По той же причине почти не стало традиционной для нашей культуры острой социально-психологической драматургии, уцелевшей даже в цензурное советское время. Просто не востребованы такие пьесы, их почти не ставят, а значит — и не пишут. Они тоже опасны, потому что в них с жанровой неизбежностью перед зрителем обнажатся главные конфликты современности: между обобравшими и обобранными, между теми, кто сохранил совесть, и теми, кто вложил ее в дело. Почти у каждого театра есть свои спонсоры и попечители, разбогатевшие, понятно, не на том, что нашли залежи марганца на садовом участке. Как они посмотрят? Дадут ли после этого еще денег? Потому-то вместо «Детей Ванюшина» и появляются «Дети Розенталя». Это своего рода соцзаказ на отказ от традиционной социальности нашего искусства.

Когда-то, двадцать лет назад, Марк Розовский хотел, но не решился инсценировать мою повесть «ЧП районного масштаба» в своем театре. Это сделал Олег Табаков. А не решился он, потому что горком комсомола подарил ему списанные кресла для зрительного зала. Мастеру было неловко перед спонсорами (хотя такое слово в ту пору не употребляли, а говорили: «шефы»), и понять его можно. Но тогда это казалось забавным недоразумением. Сегодня это — «мейнстрим»…

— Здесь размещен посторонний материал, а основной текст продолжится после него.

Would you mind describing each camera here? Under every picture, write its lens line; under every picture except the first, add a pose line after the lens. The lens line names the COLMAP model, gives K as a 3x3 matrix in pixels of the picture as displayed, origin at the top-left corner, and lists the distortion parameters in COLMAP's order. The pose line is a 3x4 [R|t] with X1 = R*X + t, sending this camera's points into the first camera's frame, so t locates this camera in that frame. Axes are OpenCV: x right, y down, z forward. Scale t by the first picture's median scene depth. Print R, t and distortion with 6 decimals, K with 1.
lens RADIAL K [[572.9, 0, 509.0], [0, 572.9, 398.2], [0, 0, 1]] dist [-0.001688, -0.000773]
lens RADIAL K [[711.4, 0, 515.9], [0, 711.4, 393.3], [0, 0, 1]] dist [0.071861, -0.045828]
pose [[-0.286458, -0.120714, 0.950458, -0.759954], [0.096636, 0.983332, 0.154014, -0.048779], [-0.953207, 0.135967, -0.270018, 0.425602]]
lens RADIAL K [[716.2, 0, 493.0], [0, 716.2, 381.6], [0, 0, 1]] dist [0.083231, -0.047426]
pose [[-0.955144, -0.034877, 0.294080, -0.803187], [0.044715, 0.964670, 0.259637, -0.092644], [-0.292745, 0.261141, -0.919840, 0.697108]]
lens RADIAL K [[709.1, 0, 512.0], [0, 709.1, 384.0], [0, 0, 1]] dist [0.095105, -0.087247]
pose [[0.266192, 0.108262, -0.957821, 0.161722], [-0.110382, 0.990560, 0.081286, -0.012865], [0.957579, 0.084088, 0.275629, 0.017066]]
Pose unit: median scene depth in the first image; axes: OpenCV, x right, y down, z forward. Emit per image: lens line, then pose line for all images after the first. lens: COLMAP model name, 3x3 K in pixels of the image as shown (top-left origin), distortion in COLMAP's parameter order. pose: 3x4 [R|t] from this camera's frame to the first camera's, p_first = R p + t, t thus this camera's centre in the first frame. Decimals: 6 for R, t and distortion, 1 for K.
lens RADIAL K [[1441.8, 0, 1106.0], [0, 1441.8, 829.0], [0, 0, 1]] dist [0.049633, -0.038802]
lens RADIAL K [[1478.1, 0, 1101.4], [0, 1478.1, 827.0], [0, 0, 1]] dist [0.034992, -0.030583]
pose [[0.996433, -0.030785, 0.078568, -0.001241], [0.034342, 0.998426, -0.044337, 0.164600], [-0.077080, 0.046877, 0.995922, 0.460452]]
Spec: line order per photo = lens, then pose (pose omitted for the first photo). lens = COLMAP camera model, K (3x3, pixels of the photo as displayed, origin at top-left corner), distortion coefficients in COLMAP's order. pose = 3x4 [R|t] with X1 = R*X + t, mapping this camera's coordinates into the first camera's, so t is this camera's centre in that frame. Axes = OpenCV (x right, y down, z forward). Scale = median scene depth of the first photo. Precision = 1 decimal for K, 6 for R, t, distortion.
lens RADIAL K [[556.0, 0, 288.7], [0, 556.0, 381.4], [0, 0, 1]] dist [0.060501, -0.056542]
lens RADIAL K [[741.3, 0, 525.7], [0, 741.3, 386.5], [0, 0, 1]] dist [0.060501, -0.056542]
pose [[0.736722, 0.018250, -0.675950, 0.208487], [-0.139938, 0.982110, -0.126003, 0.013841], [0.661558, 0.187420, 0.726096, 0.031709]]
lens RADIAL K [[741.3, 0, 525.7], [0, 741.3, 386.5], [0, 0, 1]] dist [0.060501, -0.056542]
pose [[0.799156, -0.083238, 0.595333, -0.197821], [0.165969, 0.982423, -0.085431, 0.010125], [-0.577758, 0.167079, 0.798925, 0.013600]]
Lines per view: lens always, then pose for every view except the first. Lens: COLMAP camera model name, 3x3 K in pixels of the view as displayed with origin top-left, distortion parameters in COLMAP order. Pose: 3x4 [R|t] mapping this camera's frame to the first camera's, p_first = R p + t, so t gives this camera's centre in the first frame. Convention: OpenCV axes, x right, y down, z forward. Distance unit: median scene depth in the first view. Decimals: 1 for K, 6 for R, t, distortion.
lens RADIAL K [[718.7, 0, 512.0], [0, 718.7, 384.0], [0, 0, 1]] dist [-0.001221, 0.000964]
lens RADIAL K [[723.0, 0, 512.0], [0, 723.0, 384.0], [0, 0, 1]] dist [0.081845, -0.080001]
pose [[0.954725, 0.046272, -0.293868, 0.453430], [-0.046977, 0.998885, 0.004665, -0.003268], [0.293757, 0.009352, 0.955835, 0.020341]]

Нынче много и ветвисто размышляют о причинах неудачи российского постмодернизма как национально значимого культурного явления. По-моему, все очевидно. Хочу снова сослаться на Кундеру, но в хорошем смысле. Можно не принимать его «русохульства», но следует признать: его постмодернистская проза, насыщенная социальной болью и оскорбленным национальным чувством, перешагнула рамки внутрицехового эксперимента и захватила широкого читателя. Бесплодность и неувлекательность российского постмодернизма объясняется прежде всего тем, что он оказался совершенно равнодушен к социальным катаклизмам и национальной трагедии, которые потрясли Россию в 90-е годы, остался игрою в литературно-философские шарады, потому и не востребован обществом, а только — премиальными жюри. Верно, конечно, и другое: многие традиционалисты, страдающие за Державу, не нашли для своих страданий адекватного творческого выражения и тоже оказались не интересны читателю. Но лично мне их малохудожественный социальный надрыв по-человечески ближе и дороже худосочной иронии постмодерна.

Иногда в оправдание «герметизма» высказывается мысль, что теперь в открытом обществе литература, перестав быть латентной политической оппозицией, утратила свою общенародность, стала делом частным, избавилась наконец-то от вековой общеполезной барщины. Ерунда! Певец с «несильным, но приятным голосом» всегда будет уверять, что шаляпинский бас — опасное излишество. Неспособность влиять на современников — это отнюдь не качество новой литературы, а напротив, отсутствие качества, превращающего приватный текст в настоящую литературу.